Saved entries
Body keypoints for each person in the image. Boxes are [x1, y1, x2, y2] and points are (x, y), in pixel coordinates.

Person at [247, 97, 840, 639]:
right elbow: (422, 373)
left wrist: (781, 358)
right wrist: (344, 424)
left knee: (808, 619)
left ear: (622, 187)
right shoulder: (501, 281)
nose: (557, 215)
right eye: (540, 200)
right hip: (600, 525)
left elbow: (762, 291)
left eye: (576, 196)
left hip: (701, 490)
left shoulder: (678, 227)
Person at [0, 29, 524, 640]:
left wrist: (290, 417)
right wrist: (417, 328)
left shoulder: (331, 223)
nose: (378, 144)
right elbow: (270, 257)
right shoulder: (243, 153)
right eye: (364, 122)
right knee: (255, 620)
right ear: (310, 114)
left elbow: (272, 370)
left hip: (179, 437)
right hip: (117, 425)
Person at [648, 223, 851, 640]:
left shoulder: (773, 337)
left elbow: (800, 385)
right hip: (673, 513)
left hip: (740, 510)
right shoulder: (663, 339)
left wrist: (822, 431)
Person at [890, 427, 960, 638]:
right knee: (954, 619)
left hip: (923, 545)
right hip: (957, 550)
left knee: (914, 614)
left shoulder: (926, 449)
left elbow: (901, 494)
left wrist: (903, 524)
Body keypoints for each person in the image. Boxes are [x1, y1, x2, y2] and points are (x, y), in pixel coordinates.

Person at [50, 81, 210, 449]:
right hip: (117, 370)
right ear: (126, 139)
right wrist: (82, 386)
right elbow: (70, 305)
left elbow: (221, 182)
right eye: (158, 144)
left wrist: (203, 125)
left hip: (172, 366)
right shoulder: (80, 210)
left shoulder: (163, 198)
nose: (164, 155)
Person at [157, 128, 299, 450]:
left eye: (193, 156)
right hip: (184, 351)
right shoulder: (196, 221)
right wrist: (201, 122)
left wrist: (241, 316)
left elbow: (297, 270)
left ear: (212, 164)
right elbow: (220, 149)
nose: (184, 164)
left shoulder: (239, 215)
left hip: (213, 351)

◆ Task objective
Having read the entries above, repeat them exactly.

◆ Solution
Body keypoints for each person in the image. Boxes are [x1, y1, x2, y2] and points are (x, y), in pixel coordinates.

Person at [247, 97, 840, 639]:
right elbow: (422, 373)
left wrist: (781, 358)
right wrist: (344, 424)
left knee: (808, 619)
left ear: (622, 187)
right shoulder: (501, 281)
nose: (557, 215)
right eye: (540, 200)
right hip: (600, 525)
left elbow: (762, 291)
left eye: (576, 196)
left hip: (701, 490)
left shoulder: (678, 227)
Person at [0, 29, 524, 640]:
left wrist: (290, 417)
right wrist: (417, 328)
left shoulder: (331, 223)
nose: (378, 144)
right elbow: (270, 257)
right shoulder: (243, 153)
right eye: (364, 122)
right knee: (255, 620)
right ear: (310, 114)
left elbow: (272, 370)
left hip: (179, 437)
right hip: (117, 425)
Person at [648, 223, 851, 640]:
left shoulder: (773, 337)
left elbow: (800, 385)
right hip: (673, 513)
left hip: (740, 510)
right shoulder: (663, 339)
left wrist: (822, 431)
Person at [890, 427, 960, 638]:
right knee: (954, 619)
left hip: (923, 545)
right hip: (957, 550)
left knee: (914, 614)
left shoulder: (926, 449)
left elbow: (901, 494)
left wrist: (903, 524)
Body keypoints for each person in the image. Boxes are [x1, y1, x2, y2] and points are (x, y), in pixel coordinates.

Person at [50, 81, 210, 449]:
right hip: (117, 370)
right ear: (126, 139)
right wrist: (82, 386)
right elbow: (70, 305)
left elbow: (221, 182)
right eye: (158, 144)
left wrist: (203, 125)
left hip: (172, 366)
right shoulder: (80, 210)
left shoulder: (163, 198)
nose: (164, 155)
Person at [157, 128, 299, 450]:
left eye: (193, 156)
right hip: (184, 351)
right shoulder: (196, 221)
right wrist: (201, 122)
left wrist: (241, 316)
left elbow: (297, 270)
left ear: (212, 164)
right elbow: (220, 149)
nose: (184, 164)
left shoulder: (239, 215)
left hip: (213, 351)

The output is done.